En matière de traçabilité, Bosabo peut se targuer d’une certaine exemplarité. À commencer par celle de ses origines. Il y a plus de 130 ans, Émile Audouin sillonnait les routes des Mauges, au sud-ouest du département du Maine-et-Loire, pour équiper les familles alentours de sabots de bois. « Il partait avec ses outils et s’installait dans les fermes pendant plusieurs jours pour fabriquer des sabots pour tous les occupants », raconte son arrière-arrière-petit-fils Alexis, à la tête de l’entreprise depuis le début de cette année avec sa sœur Justine. Son fils Joseph reprend la suite dans les années 1920 mais se fixe dans le village de Saint-Rémy-en-Mauges avant que son rejeton, baptisé également Joseph, ne la relocalise à quelques kilomètres, dans le village voisin de Montigné-sur-Moine suite au rachat d’un atelier concurrent.
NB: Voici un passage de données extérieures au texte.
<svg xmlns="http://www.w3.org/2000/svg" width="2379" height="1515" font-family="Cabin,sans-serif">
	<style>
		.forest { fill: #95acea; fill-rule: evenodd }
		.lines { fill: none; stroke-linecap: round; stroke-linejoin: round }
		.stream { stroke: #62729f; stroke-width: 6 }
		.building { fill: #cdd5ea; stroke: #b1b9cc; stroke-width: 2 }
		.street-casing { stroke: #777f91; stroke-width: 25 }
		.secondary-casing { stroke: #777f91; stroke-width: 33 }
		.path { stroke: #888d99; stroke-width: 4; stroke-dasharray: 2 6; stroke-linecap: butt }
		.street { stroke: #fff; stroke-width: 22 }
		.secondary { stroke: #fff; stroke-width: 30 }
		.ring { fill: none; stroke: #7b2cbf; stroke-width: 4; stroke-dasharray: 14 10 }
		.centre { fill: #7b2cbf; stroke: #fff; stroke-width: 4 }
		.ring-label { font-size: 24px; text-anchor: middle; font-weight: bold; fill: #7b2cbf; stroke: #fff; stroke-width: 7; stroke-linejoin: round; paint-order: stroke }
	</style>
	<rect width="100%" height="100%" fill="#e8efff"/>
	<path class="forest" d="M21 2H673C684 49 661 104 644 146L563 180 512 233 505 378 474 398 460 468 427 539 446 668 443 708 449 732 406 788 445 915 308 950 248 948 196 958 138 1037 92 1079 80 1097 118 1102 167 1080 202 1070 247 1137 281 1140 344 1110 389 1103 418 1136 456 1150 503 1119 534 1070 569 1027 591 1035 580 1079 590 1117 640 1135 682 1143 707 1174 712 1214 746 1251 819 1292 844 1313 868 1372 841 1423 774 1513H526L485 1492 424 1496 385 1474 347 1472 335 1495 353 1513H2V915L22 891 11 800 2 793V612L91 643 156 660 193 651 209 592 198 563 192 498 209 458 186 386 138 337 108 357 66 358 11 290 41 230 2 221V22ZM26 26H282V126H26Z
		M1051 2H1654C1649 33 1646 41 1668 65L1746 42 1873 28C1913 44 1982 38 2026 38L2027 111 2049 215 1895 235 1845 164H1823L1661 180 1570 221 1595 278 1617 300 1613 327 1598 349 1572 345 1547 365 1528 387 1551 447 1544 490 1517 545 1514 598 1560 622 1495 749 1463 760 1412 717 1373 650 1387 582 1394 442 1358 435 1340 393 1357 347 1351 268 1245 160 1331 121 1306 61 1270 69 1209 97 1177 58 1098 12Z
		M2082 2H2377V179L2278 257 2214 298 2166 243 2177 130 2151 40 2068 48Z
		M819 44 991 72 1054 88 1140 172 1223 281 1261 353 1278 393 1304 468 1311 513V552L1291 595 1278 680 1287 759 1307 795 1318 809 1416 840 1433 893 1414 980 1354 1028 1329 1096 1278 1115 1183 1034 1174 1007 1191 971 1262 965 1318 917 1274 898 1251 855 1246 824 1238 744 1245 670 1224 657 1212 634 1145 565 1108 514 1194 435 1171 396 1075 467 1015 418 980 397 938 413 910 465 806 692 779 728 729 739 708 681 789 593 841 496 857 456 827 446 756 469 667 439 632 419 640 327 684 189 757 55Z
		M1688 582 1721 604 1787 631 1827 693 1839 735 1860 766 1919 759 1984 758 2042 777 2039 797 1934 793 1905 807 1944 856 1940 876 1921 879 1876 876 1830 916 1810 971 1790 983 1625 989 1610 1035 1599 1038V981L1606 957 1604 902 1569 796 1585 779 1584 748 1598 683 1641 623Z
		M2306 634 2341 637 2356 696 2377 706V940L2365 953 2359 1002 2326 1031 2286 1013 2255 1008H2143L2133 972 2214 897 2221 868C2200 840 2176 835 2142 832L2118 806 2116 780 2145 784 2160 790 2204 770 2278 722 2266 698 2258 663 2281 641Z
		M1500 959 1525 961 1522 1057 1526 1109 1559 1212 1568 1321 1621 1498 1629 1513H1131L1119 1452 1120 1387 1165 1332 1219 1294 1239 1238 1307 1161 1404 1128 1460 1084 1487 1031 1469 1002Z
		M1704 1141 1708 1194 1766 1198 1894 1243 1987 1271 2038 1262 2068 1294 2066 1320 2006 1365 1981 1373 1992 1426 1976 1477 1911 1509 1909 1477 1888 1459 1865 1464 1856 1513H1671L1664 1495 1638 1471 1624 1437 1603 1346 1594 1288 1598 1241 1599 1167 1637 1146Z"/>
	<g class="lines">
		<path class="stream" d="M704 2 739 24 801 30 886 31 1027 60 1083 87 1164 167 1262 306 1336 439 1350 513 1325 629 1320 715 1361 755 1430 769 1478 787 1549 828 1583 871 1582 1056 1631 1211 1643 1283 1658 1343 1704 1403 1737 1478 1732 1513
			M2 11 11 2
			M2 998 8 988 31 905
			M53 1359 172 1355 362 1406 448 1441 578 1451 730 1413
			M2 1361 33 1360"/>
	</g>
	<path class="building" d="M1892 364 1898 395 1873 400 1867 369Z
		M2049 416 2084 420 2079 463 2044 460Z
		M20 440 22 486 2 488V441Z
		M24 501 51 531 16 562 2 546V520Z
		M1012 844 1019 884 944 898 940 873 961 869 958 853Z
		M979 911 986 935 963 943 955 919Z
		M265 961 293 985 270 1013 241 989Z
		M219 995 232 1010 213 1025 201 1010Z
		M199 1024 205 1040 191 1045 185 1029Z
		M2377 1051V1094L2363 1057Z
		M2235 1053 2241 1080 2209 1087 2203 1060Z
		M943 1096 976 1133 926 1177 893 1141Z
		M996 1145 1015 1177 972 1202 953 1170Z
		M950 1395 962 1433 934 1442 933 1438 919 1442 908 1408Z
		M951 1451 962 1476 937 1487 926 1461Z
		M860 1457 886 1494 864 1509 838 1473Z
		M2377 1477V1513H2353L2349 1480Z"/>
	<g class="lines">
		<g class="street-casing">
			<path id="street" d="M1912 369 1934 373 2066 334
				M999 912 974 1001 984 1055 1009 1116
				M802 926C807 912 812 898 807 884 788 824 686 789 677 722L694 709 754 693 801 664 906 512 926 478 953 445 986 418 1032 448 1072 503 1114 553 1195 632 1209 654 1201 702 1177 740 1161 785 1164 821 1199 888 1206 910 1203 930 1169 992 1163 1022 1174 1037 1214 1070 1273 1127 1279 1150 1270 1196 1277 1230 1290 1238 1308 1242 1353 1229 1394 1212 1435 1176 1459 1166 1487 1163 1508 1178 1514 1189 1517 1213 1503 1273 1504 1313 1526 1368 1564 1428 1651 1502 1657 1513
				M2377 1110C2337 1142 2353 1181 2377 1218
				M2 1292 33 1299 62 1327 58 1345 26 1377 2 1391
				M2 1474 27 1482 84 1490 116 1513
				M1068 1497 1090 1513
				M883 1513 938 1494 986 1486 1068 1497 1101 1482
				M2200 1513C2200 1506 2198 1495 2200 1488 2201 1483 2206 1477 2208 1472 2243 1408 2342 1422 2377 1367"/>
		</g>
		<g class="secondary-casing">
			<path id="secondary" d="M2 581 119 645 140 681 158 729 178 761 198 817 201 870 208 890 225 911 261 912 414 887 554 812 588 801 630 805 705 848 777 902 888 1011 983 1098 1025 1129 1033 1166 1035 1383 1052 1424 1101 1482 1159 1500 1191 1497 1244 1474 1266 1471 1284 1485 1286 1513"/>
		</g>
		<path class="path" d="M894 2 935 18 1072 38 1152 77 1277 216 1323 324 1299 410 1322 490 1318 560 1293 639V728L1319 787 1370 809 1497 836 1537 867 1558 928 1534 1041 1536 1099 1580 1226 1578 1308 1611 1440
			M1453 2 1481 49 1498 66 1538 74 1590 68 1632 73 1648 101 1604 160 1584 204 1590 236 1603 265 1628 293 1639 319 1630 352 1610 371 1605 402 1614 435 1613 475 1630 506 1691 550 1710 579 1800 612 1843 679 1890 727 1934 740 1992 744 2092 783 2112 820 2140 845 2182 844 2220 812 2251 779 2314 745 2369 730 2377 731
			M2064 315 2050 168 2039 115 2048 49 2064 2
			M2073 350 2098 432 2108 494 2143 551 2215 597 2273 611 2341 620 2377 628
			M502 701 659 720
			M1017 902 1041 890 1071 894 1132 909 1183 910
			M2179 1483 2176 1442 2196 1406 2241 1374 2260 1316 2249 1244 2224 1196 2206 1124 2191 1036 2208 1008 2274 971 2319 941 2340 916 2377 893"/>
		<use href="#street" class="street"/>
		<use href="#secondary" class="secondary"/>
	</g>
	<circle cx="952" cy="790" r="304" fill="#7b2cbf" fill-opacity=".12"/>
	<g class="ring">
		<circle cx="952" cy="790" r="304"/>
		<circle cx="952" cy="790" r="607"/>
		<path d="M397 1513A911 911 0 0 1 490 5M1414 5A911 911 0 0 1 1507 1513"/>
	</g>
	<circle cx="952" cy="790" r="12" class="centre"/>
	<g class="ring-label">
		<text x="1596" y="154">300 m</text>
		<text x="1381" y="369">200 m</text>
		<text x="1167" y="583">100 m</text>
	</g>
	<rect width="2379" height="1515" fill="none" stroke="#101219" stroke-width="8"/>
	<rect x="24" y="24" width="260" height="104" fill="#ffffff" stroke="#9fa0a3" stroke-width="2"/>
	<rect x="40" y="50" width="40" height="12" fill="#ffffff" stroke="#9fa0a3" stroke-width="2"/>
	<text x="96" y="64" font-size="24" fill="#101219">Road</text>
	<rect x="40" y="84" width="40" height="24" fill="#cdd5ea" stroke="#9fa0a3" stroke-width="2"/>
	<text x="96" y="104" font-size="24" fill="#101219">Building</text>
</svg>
Mais, avec le développement du caoutchouc après-guerre, l’usage des sabots de bois se perd dans les campagnes. Aussi, ce dernier met-il au point un modèle à tige en cuir, plus souple et confortable, préfigurant les sabots d’aujourd’hui. Et c’est son fils, Joëlet son épouse Françoise qui, profitant de la vague baba cool des années 70, font prendre le tournant de la mode à l’entreprise familiale séculaire. « Nos parents ont également donné une dimension internationale à la marque en la présentant dans des salons internationaux. Dès les années 1990, Bosabo exportait au Japon, note Justine Audouin, en charge de la comptabilité et du secteur commercial et marketing de l’entreprise. Ils ont aussi créé la marque Safty-Sabotpour chausser les professionnels des hôpitaux et des collectivités avec des sabots à semelle en polyuréthane et tige en cuir. Mais, face à la forte concurrence asiatique sur ces marchés, cette branche de l’entreprise est en perte de vitesse et ne représente plus que 5 à 10% de l’activité. »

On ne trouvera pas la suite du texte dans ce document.